After reading several threads on this forum about other people trying similar things, I've managed to make one particle emitter at the duct opening, and I've managed to make the other domain boundaries act as particle sinks by setting their temperature to a value close to zero.

However, I encountered a problem: I couldn't find any way to set the initial conditions to specify a vacuum. Regardless of how I defined the RhoN and RhoM fields (type calculated, value 0 seemed a sensible way to do it), the domain was always seeded with about 20,000 particles at the start of the simulation. I tried to resolve this by simply editing the files holding particle information at zero time (in the folder "0/lagrangian/dsmc/" ) and removing all particle entries by hand.

This indeed made the domain empty at t=0, and running the simulation shows particles being inserted from the emitter into the domain. However, the rate at which particles are introduced is very low indeed: about one particle per ten time steps. This doesn't seem to agree with the densities I have set, and it also results in particles simply following straight trajectories because they never get close enough to interact with one another.

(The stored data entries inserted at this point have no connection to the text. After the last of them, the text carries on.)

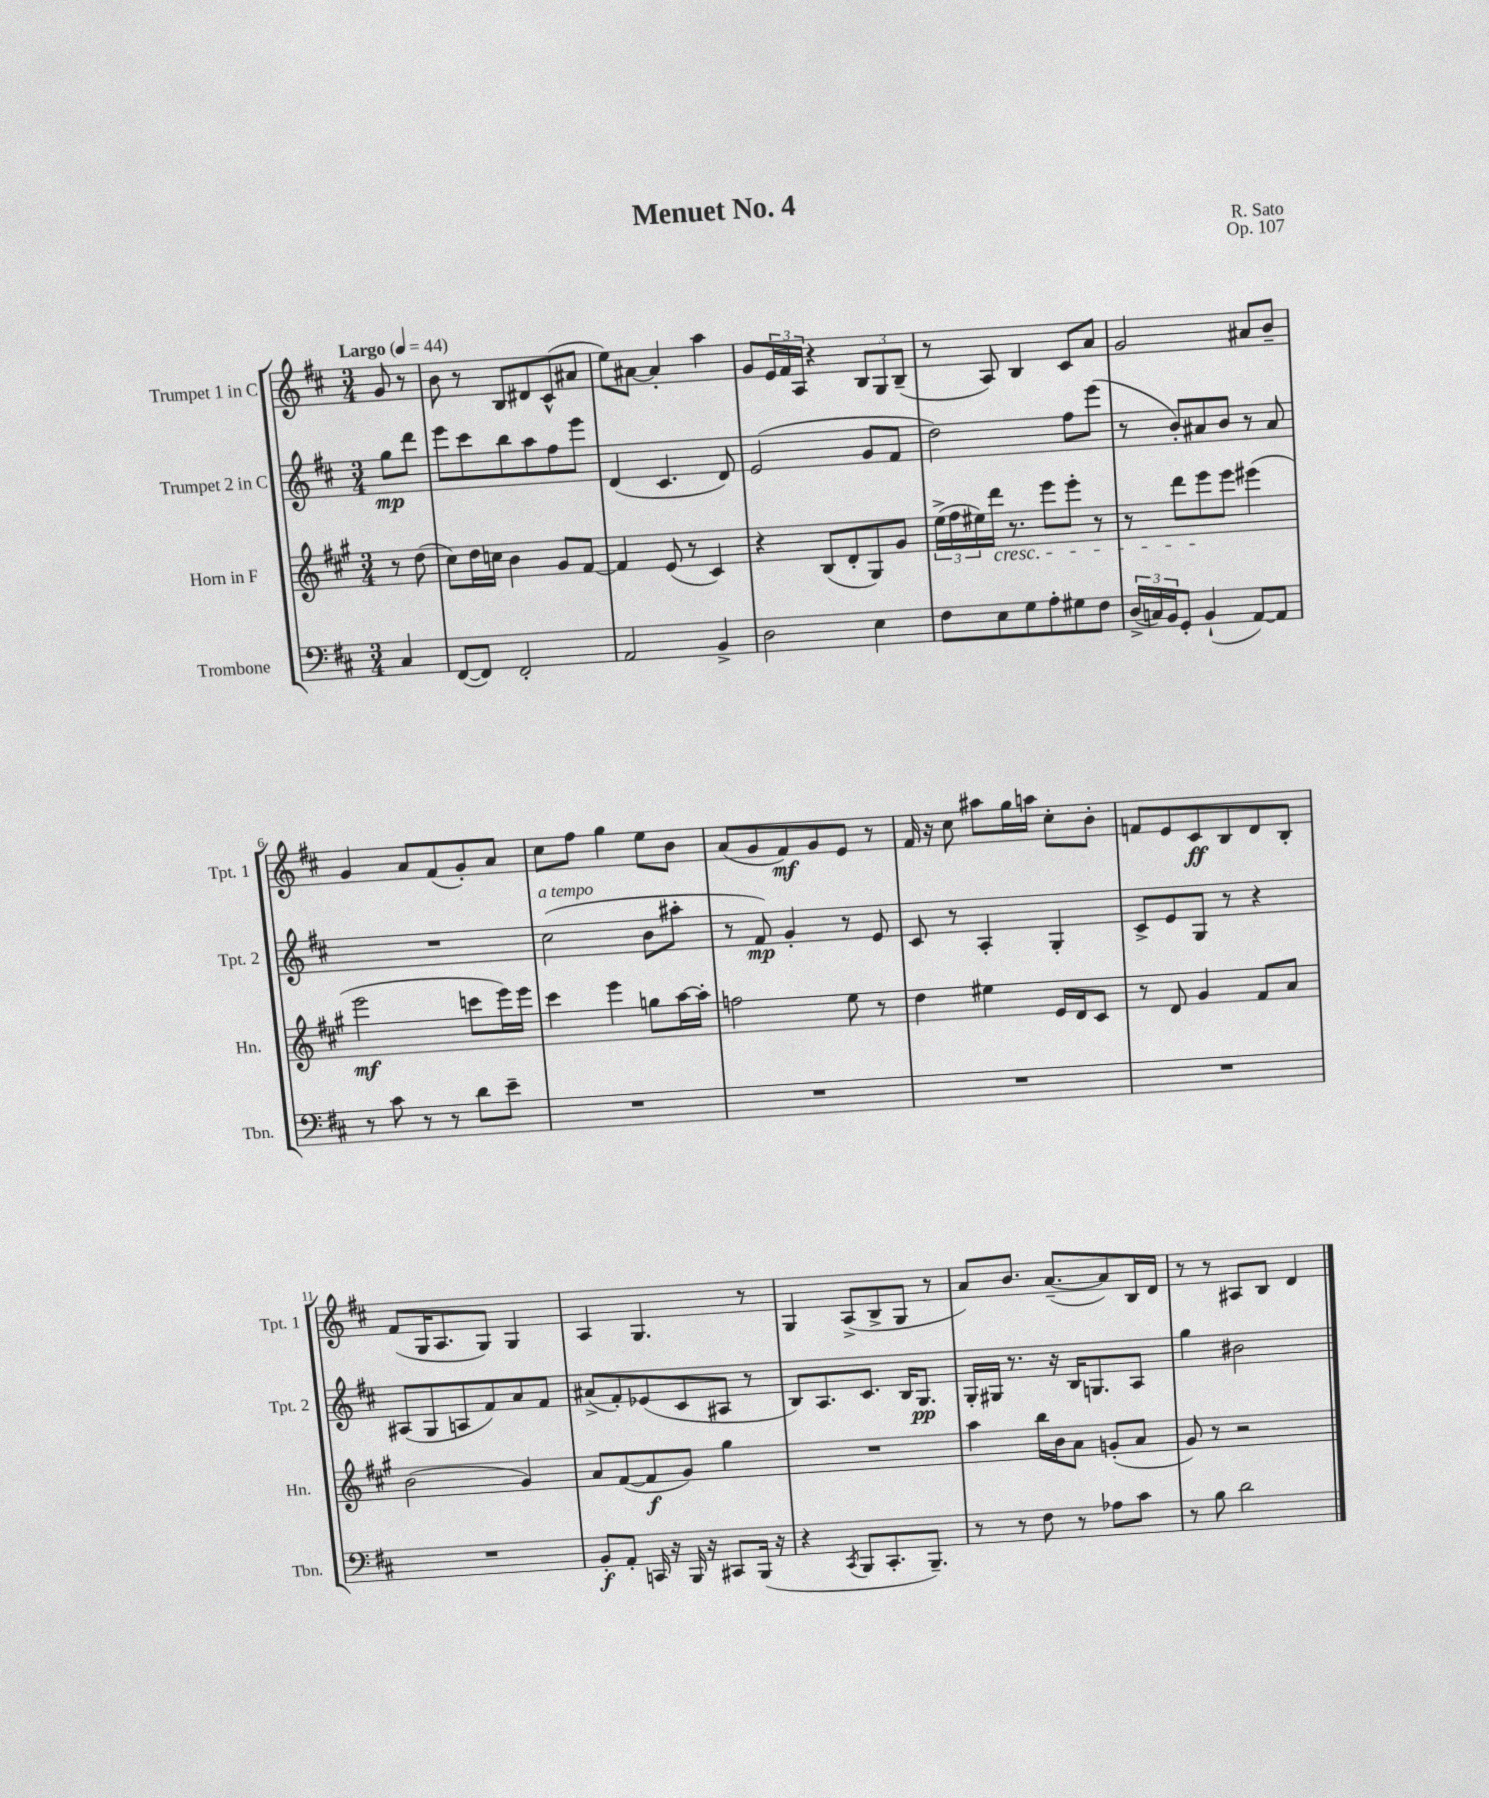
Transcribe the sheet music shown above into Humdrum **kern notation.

**kern	**kern	**kern	**kern
*staff4	*staff3	*staff2	*staff1
*clefF4	*clefG2	*clefG2	*clefG2
*k[f#c#]	*k[f#c#g#]	*k[f#c#]	*k[f#c#]
*M3/4	*M3/4	*M3/4	*M3/4
*MM44	*MM44	*MM44	*MM44
4C#	8r	8gg	8g
.	(8dd	8ddd	8r
=	=	=	=
([8FF#	8cc#)	8eee	8b
8FF#])	16dd	8ccc#	8r
.	16cc	.	.
2FF#'	4b	8bb	8B
.	.	8aa	8d#
.	8g#	8ff#	(8c#^^
.	[8f#	8eee	8a#
=	=	=	=
2AA	4f#]	(4d	8ee)
.	.	.	[8a#
.	(8e	4.c#	4a#']
.	8r	.	.
4BB^	4c#)	.	4aa
.	.	8d)	.
=	=	=	=
2D	4r	(2e	8g
.	.	.	24e
.	.	.	24f#
.	.	.	24A
.	(8B	.	4r
.	8d'	.	.
4E	8G#)	8g	12B
.	.	.	12G
.	8g#	8f#	.
.	.	.	(12B~
=	=	=	=
8F#	(24ee^	2dd)	8r
.	24ff#	.	.
.	24ee#)	.	.
8E	16ddd	.	8A)
.	8.r	.	.
8G	.	.	4B
8A'	8eee	.	.
8G#	8eee'	8ff#	8c#
8F#	8r	(8eee	8a
=	=	=	=
(24D^	8r	8r	2g
24C)	.	.	.
24BB	.	.	.
8GG'	8ddd	8b')	.
(4BB`	8eee	8a#	.
.	8eee	8b	.
[8AA)	(4eee#	8r	8a#
8AA]	.	8a#	8b~
=	=	=	=
8r	2eee	2.r	4g
8c#	.	.	.
8r	.	.	8a
8r	.	.	(8f#
8d	8ccc	.	8g')
8e~	16eee)	.	8a
.	16eee	.	.
=	=	=	=
2.r	4ccc#	(2cc#	8cc#
.	.	.	8ff#
.	4eee	.	4gg
.	8gg	8b	8ee
.	[16aa	8aa#'	8b
.	16aa']	.	.
=	=	=	=
2.r	2ff	8r	(8a
.	.	8f#)	8g
.	.	4g'	8f#)
.	.	.	8g
.	8ee	8r	8e
.	8r	8e	8r
=	=	=	=
2.r	4dd	8c#	16f#
.	.	.	16r
.	.	8r	8cc#
.	4ee#	4A'	8aa#
.	.	.	16gg
.	.	.	16aa
.	16e	4G'	8cc#'
.	16d	.	.
.	8c#	.	8b'
=	=	=	=
2.r	8r	8c#^	8f
.	8d	8e	8e
.	4g#	8G	8c#
.	.	8r	8B
.	8f#	4r	8d
.	8a	.	8B'
=	=	=	=
2.r	(2b	(8A#	(8f#
.	.	8G	16G
.	.	.	8.A
.	.	8A	.
.	.	8f#)	8G)
.	4g#)	8a	4G
.	.	8f#	.
=	=	=	=
8BB'	8a	(8a#^	4A
8AA'	([8f#	8f#')	.
16CC	8f#]	(8e-	4.G
16r	.	.	.
16BBB	8g#)	8c#	.
16r	.	.	.
8CC#	4gg#	8A#	.
(16BBB	.	8r	8r
16r	.	.	.
=	=	=	=
4r	2.r	8B)	4G
.	.	8.A	.
8qCC#	.	.	.
8BBB	.	.	(8A^
.	.	8.c#	.
8.CC#'	.	.	8B^
.	.	16B	8G
8.BBB~)	.	8.G	.
.	.	.	8r
=	=	=	=
8r	4aa	16G'	8a)
.	.	16G#	.
8r	.	8.r	8.b
8F#	16bb	.	.
.	16b	16r	([8.a~
8r	8a	16B	.
.	.	8.G	.
8A-	(8g'	.	8a])
8c#	8a	8A	16B
.	.	.	16d
=	=	=	=
8r	8g#)	4gg	8r
8B	8r	.	8r
2d	2r	2b#	8A#
.	.	.	8B
.	.	.	4d
==	==	==	==
*-	*-	*-	*-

As a free expansion plume should in principle show particles interacting and performing work in expanding the flow longitudinally, I'm wondering how I should change the settings to allow this to happen. Below I have included a screenshot of the result so far (after a short run), the top edge of the domain is the symmetry axis. The plotted quantity is the kinetic energy density (linearKEMean) divided by the density (rhoNMean). The thickness of the wedge (which is not visible in the picture) increases from zero at the top to about 1 cm at the bottom. The width of the domain is 2 metres, and the number of cells is 200 (x) by 100 (y) by 1 (z). In the picture you can see the effects of particles that were in the domain before the jet particles came through: straight lines influencing the average kinetic energy per particle in various cells.

So, any ideas on what I should change to make the emitter emit more particles per unit of time? Maybe change the number of molecules represented by one DSMC particle?

jiaoxiaolei April 18, 2013 04:22

HI,Brinx,have you succeed on this simulate?